AIM -
Which morning sounds does the post about daily life in Nepal say can be heard from the house? List every one.

==== SOURCE EXCERPT

Sunday, 29 April 2012

A Day in the Life 2

We have three new families coming out to work with KISC this summer. They have been emailing us over the past month or so as they prepare to leave the UK and move abroad for the first time. They have had lots of questions about what life is like here, what they need to bring with them, and what not to bring!

This has got me thinking a bit more again about the ways in which our day to day life here is quite different to "normal" life in the UK. So I thought I would share some of the ways that our life is different.

As I write this it is Sunday evening, so I thought I would go back over our day.

This morning was a good morning, we were woken by the sounds of the church bells going off (instead of by one of our children waking up too early). We live right next to the Catholic church, the only one in Nepal, and they have a call to prayer at 6am and 6pm every day. So this is an unusual sound in Nepal, but it is soon joined by normal Nepali noises, such as people ringing their puja bells, some days we can hear someone blowing a loud trumpet at the local hindu temple, dogs barking, people clearing out their throat and on a quiet morning we can occasionally hear the howling monkeys at Kathmandu zoo which is just 5 mins from our house.

This morning was also a good morning as it is one of the two mornings a week when we have electricity when we wake up. This means we can put the water heater on and have hot showers. We also have a solar water heater and so at this time of year we usually have evening showers once the water has heated up, and as temperatures rise we can sometimes have a hot shower the next morning from that, but it rained yesterday so not today. Our bathroom is full of buckets and plastic bowls as we keep all our shower water and clothes washing water and use it to flush the loo and water flowers as water shortages are a major problem in Nepal (hence all the power cuts as our power is hydroelectric).

========
==== DATASET ROWS

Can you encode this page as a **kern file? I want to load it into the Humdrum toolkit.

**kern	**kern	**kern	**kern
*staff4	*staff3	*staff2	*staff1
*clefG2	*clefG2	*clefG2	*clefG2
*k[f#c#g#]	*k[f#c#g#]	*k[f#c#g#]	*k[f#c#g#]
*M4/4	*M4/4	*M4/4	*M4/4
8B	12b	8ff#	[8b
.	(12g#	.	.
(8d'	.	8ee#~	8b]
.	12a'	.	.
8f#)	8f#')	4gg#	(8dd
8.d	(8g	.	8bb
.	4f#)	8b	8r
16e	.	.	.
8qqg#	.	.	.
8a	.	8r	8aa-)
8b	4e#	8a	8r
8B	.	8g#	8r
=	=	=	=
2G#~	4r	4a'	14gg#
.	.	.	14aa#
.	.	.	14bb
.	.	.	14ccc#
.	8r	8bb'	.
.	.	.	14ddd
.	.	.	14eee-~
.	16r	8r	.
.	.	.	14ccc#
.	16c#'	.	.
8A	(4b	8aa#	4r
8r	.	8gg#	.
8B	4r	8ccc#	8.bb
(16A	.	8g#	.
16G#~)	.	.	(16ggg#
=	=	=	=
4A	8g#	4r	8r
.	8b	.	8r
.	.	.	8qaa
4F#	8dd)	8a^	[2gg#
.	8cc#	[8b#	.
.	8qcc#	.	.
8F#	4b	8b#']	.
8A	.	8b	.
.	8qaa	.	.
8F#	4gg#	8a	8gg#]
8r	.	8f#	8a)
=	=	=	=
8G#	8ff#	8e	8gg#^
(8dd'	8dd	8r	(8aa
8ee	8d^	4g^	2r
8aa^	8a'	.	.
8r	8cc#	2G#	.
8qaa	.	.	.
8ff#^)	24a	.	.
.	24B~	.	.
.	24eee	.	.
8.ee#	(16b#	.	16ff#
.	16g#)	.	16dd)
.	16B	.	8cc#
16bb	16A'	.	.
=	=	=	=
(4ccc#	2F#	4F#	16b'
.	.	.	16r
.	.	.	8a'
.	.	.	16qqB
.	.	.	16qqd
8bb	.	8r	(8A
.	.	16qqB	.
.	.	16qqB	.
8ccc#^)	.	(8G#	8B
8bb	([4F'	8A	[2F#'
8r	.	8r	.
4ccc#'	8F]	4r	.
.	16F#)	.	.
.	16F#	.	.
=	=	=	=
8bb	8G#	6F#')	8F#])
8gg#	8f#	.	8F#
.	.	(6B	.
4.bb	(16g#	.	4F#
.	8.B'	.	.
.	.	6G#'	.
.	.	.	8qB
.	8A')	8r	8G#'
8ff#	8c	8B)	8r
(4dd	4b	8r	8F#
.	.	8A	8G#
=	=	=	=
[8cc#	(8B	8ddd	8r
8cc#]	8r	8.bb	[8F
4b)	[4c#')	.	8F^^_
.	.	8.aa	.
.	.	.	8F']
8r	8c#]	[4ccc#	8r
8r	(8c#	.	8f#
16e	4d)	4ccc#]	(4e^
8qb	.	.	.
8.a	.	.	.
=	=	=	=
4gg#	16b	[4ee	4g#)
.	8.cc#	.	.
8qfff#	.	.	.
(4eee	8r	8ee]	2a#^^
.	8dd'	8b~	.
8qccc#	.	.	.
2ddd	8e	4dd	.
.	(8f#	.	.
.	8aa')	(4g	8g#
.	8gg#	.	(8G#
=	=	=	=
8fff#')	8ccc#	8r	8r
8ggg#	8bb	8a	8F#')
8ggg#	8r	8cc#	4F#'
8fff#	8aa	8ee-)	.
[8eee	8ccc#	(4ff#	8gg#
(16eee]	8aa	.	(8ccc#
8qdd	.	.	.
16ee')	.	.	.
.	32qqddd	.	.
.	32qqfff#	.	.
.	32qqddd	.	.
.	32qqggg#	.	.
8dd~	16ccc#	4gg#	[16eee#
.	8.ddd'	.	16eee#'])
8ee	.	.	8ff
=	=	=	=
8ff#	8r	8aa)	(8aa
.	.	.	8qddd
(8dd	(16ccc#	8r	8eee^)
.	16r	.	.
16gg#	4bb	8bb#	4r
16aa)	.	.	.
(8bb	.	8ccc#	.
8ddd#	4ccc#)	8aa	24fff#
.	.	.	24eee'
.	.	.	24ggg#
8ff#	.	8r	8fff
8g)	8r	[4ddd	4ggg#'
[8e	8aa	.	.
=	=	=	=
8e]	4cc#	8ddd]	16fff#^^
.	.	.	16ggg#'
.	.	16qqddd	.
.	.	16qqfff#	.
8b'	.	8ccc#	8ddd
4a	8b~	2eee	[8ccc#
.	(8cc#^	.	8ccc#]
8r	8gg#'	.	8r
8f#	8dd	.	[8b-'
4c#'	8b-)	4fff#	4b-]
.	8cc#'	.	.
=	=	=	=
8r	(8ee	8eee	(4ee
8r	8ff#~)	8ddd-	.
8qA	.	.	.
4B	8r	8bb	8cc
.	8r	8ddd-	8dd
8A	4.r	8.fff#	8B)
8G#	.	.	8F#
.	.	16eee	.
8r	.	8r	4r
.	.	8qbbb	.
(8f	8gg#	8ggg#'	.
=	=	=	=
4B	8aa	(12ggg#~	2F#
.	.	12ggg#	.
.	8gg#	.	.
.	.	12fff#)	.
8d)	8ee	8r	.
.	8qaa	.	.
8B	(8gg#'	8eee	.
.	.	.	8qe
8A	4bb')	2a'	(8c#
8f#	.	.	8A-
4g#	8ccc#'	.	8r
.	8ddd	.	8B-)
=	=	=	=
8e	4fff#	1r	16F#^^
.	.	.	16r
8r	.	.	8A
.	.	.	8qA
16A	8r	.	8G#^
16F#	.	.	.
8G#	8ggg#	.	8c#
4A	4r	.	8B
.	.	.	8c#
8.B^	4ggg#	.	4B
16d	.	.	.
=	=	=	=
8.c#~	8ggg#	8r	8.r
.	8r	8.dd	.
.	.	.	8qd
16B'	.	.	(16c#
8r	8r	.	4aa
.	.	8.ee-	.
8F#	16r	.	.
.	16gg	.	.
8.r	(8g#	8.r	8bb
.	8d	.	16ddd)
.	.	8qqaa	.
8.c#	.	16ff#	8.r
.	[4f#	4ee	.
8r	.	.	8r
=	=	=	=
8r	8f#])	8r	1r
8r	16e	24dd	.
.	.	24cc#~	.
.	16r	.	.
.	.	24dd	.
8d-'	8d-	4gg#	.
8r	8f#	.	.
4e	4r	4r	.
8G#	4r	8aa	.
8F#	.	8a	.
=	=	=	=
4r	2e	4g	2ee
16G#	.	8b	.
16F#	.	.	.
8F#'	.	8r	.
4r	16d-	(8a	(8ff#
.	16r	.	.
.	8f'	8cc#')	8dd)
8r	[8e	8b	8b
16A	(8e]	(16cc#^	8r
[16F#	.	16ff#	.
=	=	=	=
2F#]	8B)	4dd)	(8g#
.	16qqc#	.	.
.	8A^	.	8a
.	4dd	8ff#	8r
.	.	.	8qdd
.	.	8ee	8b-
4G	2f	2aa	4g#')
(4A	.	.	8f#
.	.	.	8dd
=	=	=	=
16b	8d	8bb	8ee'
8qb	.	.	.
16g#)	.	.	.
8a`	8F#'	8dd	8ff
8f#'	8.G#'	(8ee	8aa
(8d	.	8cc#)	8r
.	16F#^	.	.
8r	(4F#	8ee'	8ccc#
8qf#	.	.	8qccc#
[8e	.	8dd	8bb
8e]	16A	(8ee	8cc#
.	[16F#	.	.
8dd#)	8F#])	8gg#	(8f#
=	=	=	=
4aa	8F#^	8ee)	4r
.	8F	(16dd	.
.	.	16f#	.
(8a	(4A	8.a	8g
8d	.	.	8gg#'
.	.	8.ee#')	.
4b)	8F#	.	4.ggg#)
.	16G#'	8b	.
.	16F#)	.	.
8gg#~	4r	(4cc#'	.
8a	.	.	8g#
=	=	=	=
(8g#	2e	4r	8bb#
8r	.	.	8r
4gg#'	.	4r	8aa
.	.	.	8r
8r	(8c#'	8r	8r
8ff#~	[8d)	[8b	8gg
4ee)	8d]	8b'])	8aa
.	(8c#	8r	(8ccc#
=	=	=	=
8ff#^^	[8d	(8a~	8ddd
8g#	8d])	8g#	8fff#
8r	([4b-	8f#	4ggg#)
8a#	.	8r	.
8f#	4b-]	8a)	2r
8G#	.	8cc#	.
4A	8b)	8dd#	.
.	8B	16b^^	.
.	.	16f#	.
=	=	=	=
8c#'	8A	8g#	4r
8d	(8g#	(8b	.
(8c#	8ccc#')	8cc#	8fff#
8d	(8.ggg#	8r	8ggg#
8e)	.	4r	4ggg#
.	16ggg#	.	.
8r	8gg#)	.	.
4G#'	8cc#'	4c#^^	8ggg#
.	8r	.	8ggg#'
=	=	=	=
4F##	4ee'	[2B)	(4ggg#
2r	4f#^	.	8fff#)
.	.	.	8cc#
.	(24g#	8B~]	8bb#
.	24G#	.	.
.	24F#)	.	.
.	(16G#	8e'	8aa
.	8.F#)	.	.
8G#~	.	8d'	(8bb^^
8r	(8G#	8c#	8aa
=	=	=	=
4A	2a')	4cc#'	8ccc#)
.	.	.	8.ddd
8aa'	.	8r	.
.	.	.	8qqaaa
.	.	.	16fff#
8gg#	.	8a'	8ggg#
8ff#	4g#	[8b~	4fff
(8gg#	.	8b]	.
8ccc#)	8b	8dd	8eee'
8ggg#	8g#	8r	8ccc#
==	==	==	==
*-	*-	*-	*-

========

RESPONSE -
- The church bells of the Catholic church next door
- People ringing their puja bells
- Someone blowing a loud trumpet at the local Hindu temple
- Dogs barking
- People clearing out their throats
- The howling monkeys at Kathmandu zoo